JR Security Hardening and Login Protection

by reinajhon46

Description

JR Security Hardening and Login Protection secures your WordPress installation at the application level with one-click hardening modules. Designed to be secure by default and Cloudflare compatible.

Included modules:

Disable XML-RPC — Full block (filter + hard block) to prevent brute force attacks and pingback DDoS.
Hide WordPress version — Removes version from generator meta and CSS/JS assets.
Disable file editor — Prevents theme and plugin editing from the admin panel (DISALLOW_FILE_EDIT).
Disable emojis — Removes WordPress emoji scripts and styles, improving performance.
Block user enumeration (?author= and /author/) — Dual-layer protection against username discovery.
Block REST enumeration (wp-json users) — Prevents enumeration via the WordPress REST API.
Block sensitive paths/files — Blocks access to readme.html, license.txt, .env, .git, composer.json, etc. (only what passes through WordPress).
Security headers — X-Content-Type-Options, Referrer-Policy, Permissions-Policy, X-Frame-Options, HSTS (HTTPS only) and removal of technology-revealing headers.
Login protection — Rate limiting by IP and by user+IP with configurable temporary lockout.
IP whitelist — Excludes trusted IPs from rate limiting to avoid accidental lockouts.
Email notification — Receive an email when an IP is locked out due to too many failed login attempts.
Activity log — Security event logging in a dedicated database table with configurable retention and automatic cleanup via cron.
Ready-to-use server rules — Code for Apache (.htaccess) and Nginx to block static files that WordPress cannot reach.

Smart IP detection:

Native support for Cloudflare (CF-Connecting-IP).
Option to trust X-Forwarded-For / X-Real-IP behind trusted proxies.
Fallback to REMOTE_ADDR.

Clean uninstall:

When the plugin is deleted, all options, the events table and transients are removed. No data is left behind in your database.

Installation

Upload the jr-security-hardening-login-protection folder to /wp-content/plugins/.
Activate the plugin from the WordPress “Plugins” menu.
Go to Settings JR Security and configure the modules.
For full static file protection, apply the server rules shown in the “Server” tab.

Faq

Does this plugin replace a server-level firewall?

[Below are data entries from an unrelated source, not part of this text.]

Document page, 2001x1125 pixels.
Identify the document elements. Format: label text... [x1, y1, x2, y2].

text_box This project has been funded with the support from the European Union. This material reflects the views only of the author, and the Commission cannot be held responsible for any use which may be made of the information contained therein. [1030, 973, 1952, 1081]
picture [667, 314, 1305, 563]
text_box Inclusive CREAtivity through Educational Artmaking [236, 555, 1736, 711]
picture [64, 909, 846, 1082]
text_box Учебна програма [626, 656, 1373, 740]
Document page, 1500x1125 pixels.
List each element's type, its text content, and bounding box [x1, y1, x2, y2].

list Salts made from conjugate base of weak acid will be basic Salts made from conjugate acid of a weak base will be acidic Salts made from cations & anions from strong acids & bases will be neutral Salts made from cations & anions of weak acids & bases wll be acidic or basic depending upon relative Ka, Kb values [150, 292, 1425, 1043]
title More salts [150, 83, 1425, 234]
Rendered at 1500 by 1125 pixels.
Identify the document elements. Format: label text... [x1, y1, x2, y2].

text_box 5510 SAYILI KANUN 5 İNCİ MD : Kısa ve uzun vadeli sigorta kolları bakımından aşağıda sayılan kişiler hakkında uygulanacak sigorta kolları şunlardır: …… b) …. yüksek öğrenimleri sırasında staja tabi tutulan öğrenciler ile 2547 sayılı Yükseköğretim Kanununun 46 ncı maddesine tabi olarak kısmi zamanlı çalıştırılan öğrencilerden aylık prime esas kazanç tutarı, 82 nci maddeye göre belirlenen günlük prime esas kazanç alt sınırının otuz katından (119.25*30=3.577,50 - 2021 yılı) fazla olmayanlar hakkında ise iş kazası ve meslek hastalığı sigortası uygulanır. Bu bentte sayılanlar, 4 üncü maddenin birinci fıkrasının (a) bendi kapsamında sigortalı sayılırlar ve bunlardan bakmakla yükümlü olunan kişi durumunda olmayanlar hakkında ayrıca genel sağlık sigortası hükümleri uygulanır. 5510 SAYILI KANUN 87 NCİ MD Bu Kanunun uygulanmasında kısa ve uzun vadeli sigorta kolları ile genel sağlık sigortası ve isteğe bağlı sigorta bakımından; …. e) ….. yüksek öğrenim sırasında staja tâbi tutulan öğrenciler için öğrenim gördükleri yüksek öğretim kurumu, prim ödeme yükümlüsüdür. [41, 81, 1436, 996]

No. This plugin protects what goes through WordPress. For static files like /readme.html, you need server-level rules (Apache/Nginx). The plugin includes those rules ready to copy and paste in the “Server” tab.

Does it work with Cloudflare?

Yes. It automatically detects the visitor’s real IP via CF-Connecting-IP. If you use another proxy, you can enable “Trust proxy headers” in the settings.

What if I lock myself out?

Lockouts use WordPress transients and expire automatically based on the configured hours. You can also add your IP to the whitelist from settings, or temporarily deactivate the plugin via FTP/SSH by renaming the folder.

Can I use this plugin with other security plugins?

Yes, but avoid duplicating functionality. If another plugin already disables XML-RPC or adds headers, disable those modules here to avoid conflicts.

Are settings lost when deactivating the plugin?

No. Settings are preserved when deactivating. They are only deleted when uninstalling the plugin completely.

Why is ?author= enumeration not blocked?

If you are logged in as an administrator, the plugin does NOT block the author page — this is normal behavior. To test, use an incognito window without a WordPress session.

Reviews

Changelog

1.0.0

First release.
Modules: XML-RPC, WP version, file editor, emojis, user enumeration (?author= and /author/), REST enumeration, sensitive paths, security headers, login protection, IP whitelist, email notification, activity log, server rules.
IP detection with Cloudflare support (CF-Connecting-IP), X-Forwarded-For/X-Real-IP and REMOTE_ADDR.
Admin panel with tabs: Dashboard, Hardening, Login, Logs, Server.
Automatic log cleanup via WP Cron with configurable retention.
Clean uninstall (options, events table, transients).